_Directions_
Could you set down the records below exactly as they are, with no pictures?

_Data records_
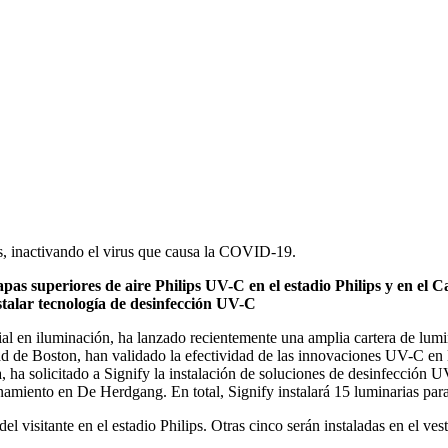
os, inactivando el virus que causa la COVID-19.
s capas superiores de aire Philips UV-C en el estadio Philips y en
nstalar tecnología de desinfección UV-C
l en iluminación, ha lanzado recientemente una amplia cartera de lumi
ad de Boston, han validado la efectividad de las innovaciones UV-C e
a, ha solicitado a Signify la instalación de soluciones de desinfección U
enamiento en De Herdgang. En total, Signify instalará 15 luminarias para
o del visitante en el estadio Philips. Otras cinco serán instaladas en e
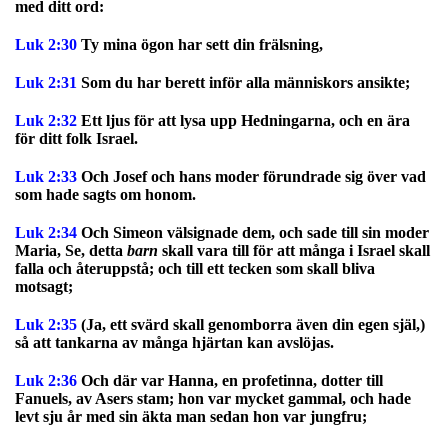
med ditt ord:
Luk 2:30
Ty mina ögon har sett din frälsning,
Luk 2:31
Som du har berett inför alla människors ansikte;
Luk 2:32
Ett ljus för att lysa upp Hedningarna, och en ära
för ditt folk Israel.
Luk 2:33
Och Josef och hans moder förundrade sig över vad
som hade sagts om honom.
Luk 2:34
Och Simeon välsignade dem, och sade till sin moder
Maria, Se, detta
barn
skall vara till för att många i Israel skall
falla och återuppstå; och till ett tecken som skall bliva
motsagt;
Luk 2:35
(Ja, ett svärd skall genomborra även din egen själ,)
så att tankarna av många hjärtan kan avslöjas.
Luk 2:36
Och där var Hanna, en profetinna, dotter till
Fanuels, av Asers stam; hon var mycket gammal, och hade
levt sju år med sin äkta man sedan hon var jungfru;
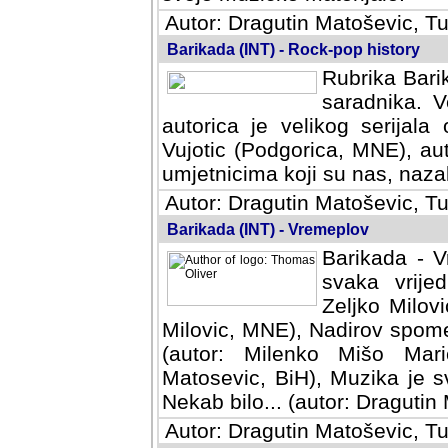
Autor: Dragutin Matoševic, Tu
Barikada (INT) - Rock-pop history
Rubrika Barik
saradnika. V
autorica je velikog serijal
Vujotic (Podgorica, MNE), aut
umjetnicima koji su nas, nazalo
Autor: Dragutin Matoševic, Tu
Barikada (INT) - Vremeplov
Barikada - V
svaka vrijedna
Milovic, MNE)
MNE), Nadirov spomenar (auto
Milenko Mišo Maric, UK), Muz
Muzika je svirala (autor: D
(autor: Dragutin Matosevic, BiH
Autor: Dragutin Matoševic, Tu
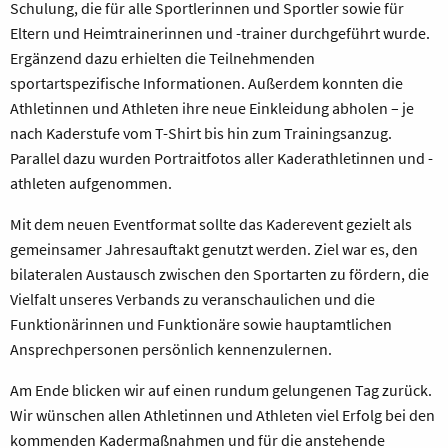
Schulung, die für alle Sportlerinnen und Sportler sowie für
Eltern und Heimtrainerinnen und -trainer durchgeführt wurde.
Ergänzend dazu erhielten die Teilnehmenden
sportartspezifische Informationen. Außerdem konnten die
Athletinnen und Athleten ihre neue Einkleidung abholen – je
nach Kaderstufe vom T-Shirt bis hin zum Trainingsanzug.
Parallel dazu wurden Portraitfotos aller Kaderathletinnen und -
athleten aufgenommen.
Mit dem neuen Eventformat sollte das Kaderevent gezielt als
gemeinsamer Jahresauftakt genutzt werden. Ziel war es, den
bilateralen Austausch zwischen den Sportarten zu fördern, die
Vielfalt unseres Verbands zu veranschaulichen und die
Funktionärinnen und Funktionäre sowie hauptamtlichen
Ansprechpersonen persönlich kennenzulernen.
Am Ende blicken wir auf einen rundum gelungenen Tag zurück.
Wir wünschen allen Athletinnen und Athleten viel Erfolg bei den
kommenden Kadermaßnahmen und für die anstehende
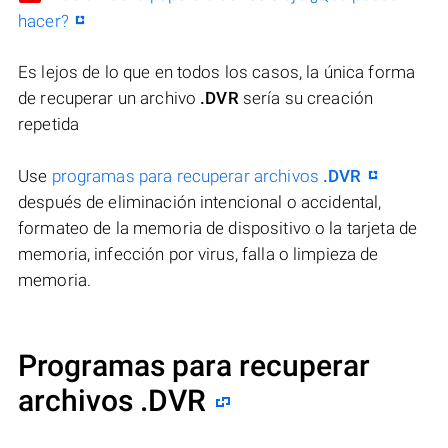
hacer?
Es lejos de lo que en todos los casos, la única forma
de recuperar un archivo
.DVR
sería su creación
repetida
Use
programas para recuperar archivos
.DVR
después de eliminación intencional o accidental,
formateo de la memoria de dispositivo o la tarjeta de
memoria, infección por virus, falla o limpieza de
memoria.
Programas para recuperar
archivos .DVR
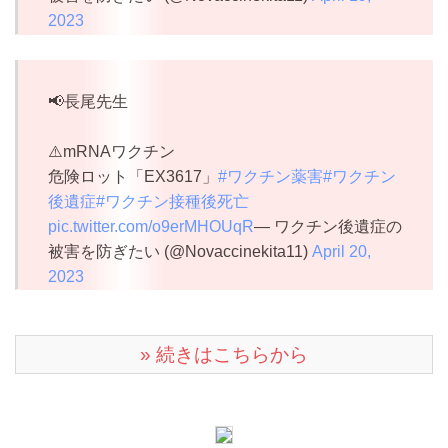
2023
📢長尾先生
⚠️mRNAワクチン
危険ロット「EX3617」
#ワクチン薬害
#ワクチン
後遺症
#ワクチン接種後死亡
pic.twitter.com/o9erMHOUqR
— ワクチン後遺症の
被害を防ぎたい (@Novaccinekita11)
April 20,
2023
» 続きはこちらから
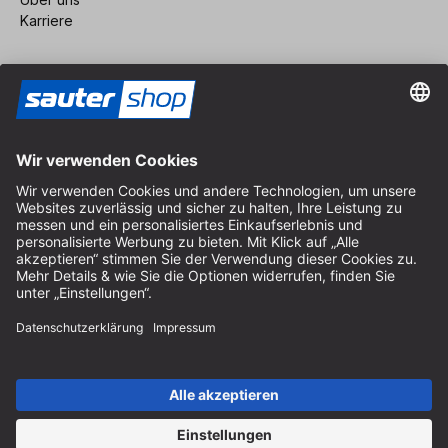
Karriere
Vertrag widerrufen
Impressum
AGB
Datenschutz
Cookie-Einstellungen
© 2026 sauter GmbH
inkl. MwSt. / exkl. Versandkosten
* kostenloser Versand ab 150 Euro Bestellwert innerhalb
Deutschlands für die Standard-Paketgrößen - ausgenommen
Sperrgut und Fracht
In Abh. des Lieferlandes kann die MwSt. an der Kasse variieren.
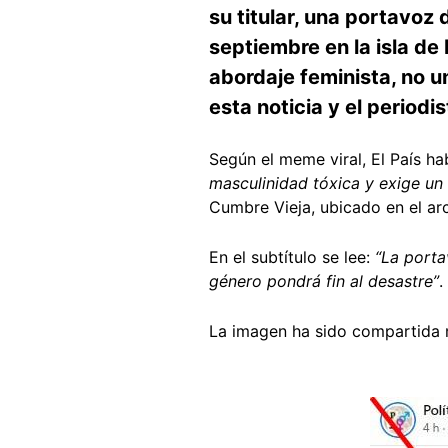
su titular, una portavoz
septiembre en la isla de
abordaje feminista, no un
esta noticia y el periodi
Según el meme viral, El País hab
masculinidad tóxica y exige un 
Cumbre Vieja, ubicado en el ar
En el subtítulo se lee:
“La porta
género pondrá fin al desastre”
.
La imagen ha sido compartida 
Image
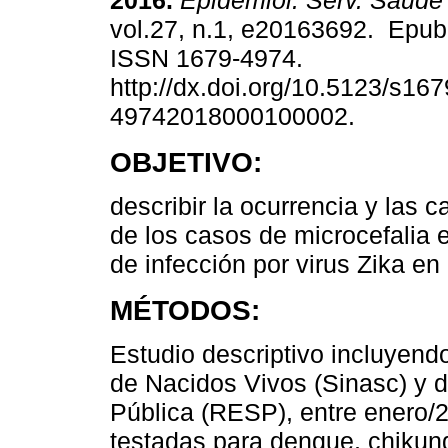
2016.
Epidemiol. Serv. Saúde
vol.27, n.1, e20163692. Epub
ISSN 1679-4974.
http://dx.doi.org/10.5123/s167
49742018000100002.
OBJETIVO:
describir la ocurrencia y las c
de los casos de microcefalia e
de infección por virus Zika e
MÉTODOS:
Estudio descriptivo incluyend
de Nacidos Vivos (Sinasc) y 
Pública (RESP), entre enero/
testadas para dengue, chiku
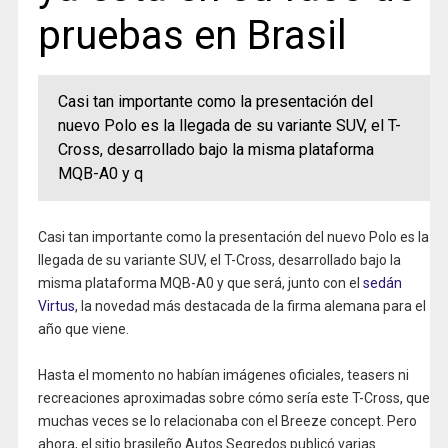
pruebas en Brasil
Casi tan importante como la presentación del
nuevo Polo es la llegada de su variante SUV, el T-
Cross, desarrollado bajo la misma plataforma
MQB-A0 y q
Casi tan importante como la presentación del nuevo Polo es la
llegada de su variante SUV, el T-Cross, desarrollado bajo la
misma plataforma MQB-A0 y que será, junto con el
sedán
Virtus
, la novedad más destacada de la firma alemana para el
año que viene.
Hasta el momento no habían imágenes oficiales, teasers ni
recreaciones aproximadas sobre cómo sería este T-Cross, que
muchas veces se lo relacionaba con el Breeze concept. Pero
ahora, el sitio brasileño Autos Segredos publicó varias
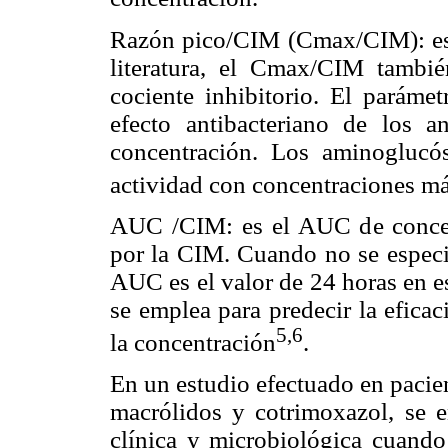
Razón pico/CIM (Cmax/CIM): es e
literatura, el Cmax/CIM tambi
cociente inhibitorio. El parámet
efecto antibacteriano de los a
concentración. Los aminoglucó
actividad con concentraciones m
AUC /CIM: es el AUC de concen
por la CIM. Cuando no se especi
AUC es el valor de 24 horas en e
se emplea para predecir la efica
5,6
la concentración
.
En un estudio efectuado en pacie
macrólidos y cotrimoxazol, se 
clínica y microbiológica cuando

_Answer section_
os, inactivando el virus que causa la COVID-19.
s capas superiores de aire Philips UV-C en el estadio Philips y en
nstalar tecnología de desinfección UV-C
l en iluminación, ha lanzado recientemente una amplia cartera de lumi
ad de Boston, han validado la efectividad de las innovaciones UV-C e
a, ha solicitado a Signify la instalación de soluciones de desinfección U
enamiento en De Herdgang. En total, Signify instalará 15 luminarias para
o del visitante en el estadio Philips. Otras cinco serán instaladas en e
med ditt ord:
Luk 2:30
Ty mina ögon har sett din frälsning,
Luk 2:31
Som du har berett inför alla människors ansikte;
Luk 2:32
Ett ljus för att lysa upp Hedningarna, och en ära
för ditt folk Israel.
Luk 2:33
Och Josef och hans moder förundrade sig över vad
som hade sagts om honom.
Luk 2:34
Och Simeon välsignade dem, och sade till sin moder
Maria, Se, detta
barn
skall vara till för att många i Israel skall
falla och återuppstå; och till ett tecken som skall bliva
motsagt;
Luk 2:35
(Ja, ett svärd skall genomborra även din egen själ,)
så att tankarna av många hjärtan kan avslöjas.
Luk 2:36
Och där var Hanna, en profetinna, dotter till
Fanuels, av Asers stam; hon var mycket gammal, och hade
levt sju år med sin äkta man sedan hon var jungfru;
Autor: Dragutin Matoševic, Tu
Barikada (INT) - Rock-pop history
Rubrika Barik
saradnika. V
autorica je velikog serijal
Vujotic (Podgorica, MNE), aut
umjetnicima koji su nas, nazalo
Autor: Dragutin Matoševic, Tu
Barikada (INT) - Vremeplov
Barikada - V
svaka vrijedna
Milovic, MNE)
MNE), Nadirov spomenar (auto
Milenko Mišo Maric, UK), Muz
Muzika je svirala (autor: D
(autor: Dragutin Matosevic, BiH
Autor: Dragutin Matoševic, Tu
Schulung, die für alle Sportlerinnen und Sportler sowie für
Eltern und Heimtrainerinnen und -trainer durchgeführt wurde.
Ergänzend dazu erhielten die Teilnehmenden
sportartspezifische Informationen. Außerdem konnten die
Athletinnen und Athleten ihre neue Einkleidung abholen – je
nach Kaderstufe vom T-Shirt bis hin zum Trainingsanzug.
Parallel dazu wurden Portraitfotos aller Kaderathletinnen und -
athleten aufgenommen.
Mit dem neuen Eventformat sollte das Kaderevent gezielt als
gemeinsamer Jahresauftakt genutzt werden. Ziel war es, den
bilateralen Austausch zwischen den Sportarten zu fördern, die
Vielfalt unseres Verbands zu veranschaulichen und die
Funktionärinnen und Funktionäre sowie hauptamtlichen
Ansprechpersonen persönlich kennenzulernen.
Am Ende blicken wir auf einen rundum gelungenen Tag zurück.
Wir wünschen allen Athletinnen und Athleten viel Erfolg bei den
kommenden Kadermaßnahmen und für die anstehende
hacer?
Es lejos de lo que en todos los casos, la única forma
de recuperar un archivo
.DVR
sería su creación
repetida
Use
programas para recuperar archivos
.DVR
después de eliminación intencional o accidental,
formateo de la memoria de dispositivo o la tarjeta de
memoria, infección por virus, falla o limpieza de
memoria.
Programas para recuperar
archivos .DVR
2023
📢長尾先生
⚠️mRNAワクチン
危険ロット「EX3617」
#ワクチン薬害
#ワクチン
後遺症
#ワクチン接種後死亡
pic.twitter.com/o9erMHOUqR
— ワクチン後遺症の
被害を防ぎたい (@Novaccinekita11)
April 20,
2023
» 続きはこちらから
Karriere
Vertrag widerrufen
Impressum
AGB
Datenschutz
Cookie-Einstellungen
© 2026 sauter GmbH
inkl. MwSt. / exkl. Versandkosten
* kostenloser Versand ab 150 Euro Bestellwert innerhalb
Deutschlands für die Standard-Paketgrößen - ausgenommen
Sperrgut und Fracht
In Abh. des Lieferlandes kann die MwSt. an der Kasse variieren.
su titular, una portavoz
septiembre en la isla de
abordaje feminista, no un
esta noticia y el periodi
Según el meme viral, El País hab
masculinidad tóxica y exige un 
Cumbre Vieja, ubicado en el ar
En el subtítulo se lee:
“La porta
género pondrá fin al desastre”
.
La imagen ha sido compartida 
Image
2016.
Epidemiol. Serv. Saúde
vol.27, n.1, e20163692. Epub
ISSN 1679-4974.
http://dx.doi.org/10.5123/s167
49742018000100002.
OBJETIVO:
describir la ocurrencia y las c
de los casos de microcefalia e
de infección por virus Zika e
MÉTODOS:
Estudio descriptivo incluyend
de Nacidos Vivos (Sinasc) y 
Pública (RESP), entre enero/
testadas para dengue, chiku
pruebas en Brasil
Casi tan importante como la presentación del
nuevo Polo es la llegada de su variante SUV, el T-
Cross, desarrollado bajo la misma plataforma
MQB-A0 y q
Casi tan importante como la presentación del nuevo Polo es la
llegada de su variante SUV, el T-Cross, desarrollado bajo la
misma plataforma MQB-A0 y que será, junto con el
sedán
Virtus
, la novedad más destacada de la firma alemana para el
año que viene.
Hasta el momento no habían imágenes oficiales, teasers ni
recreaciones aproximadas sobre cómo sería este T-Cross, que
muchas veces se lo relacionaba con el Breeze concept. Pero
ahora, el sitio brasileño Autos Segredos publicó varias
Razón pico/CIM (Cmax/CIM): es e
literatura, el Cmax/CIM tambi
cociente inhibitorio. El parámet
efecto antibacteriano de los a
concentración. Los aminoglucó
actividad con concentraciones m
AUC /CIM: es el AUC de concen
por la CIM. Cuando no se especi
AUC es el valor de 24 horas en e
se emplea para predecir la efica
5,6
la concentración
.
En un estudio efectuado en pacie
macrólidos y cotrimoxazol, se 
clínica y microbiológica cuando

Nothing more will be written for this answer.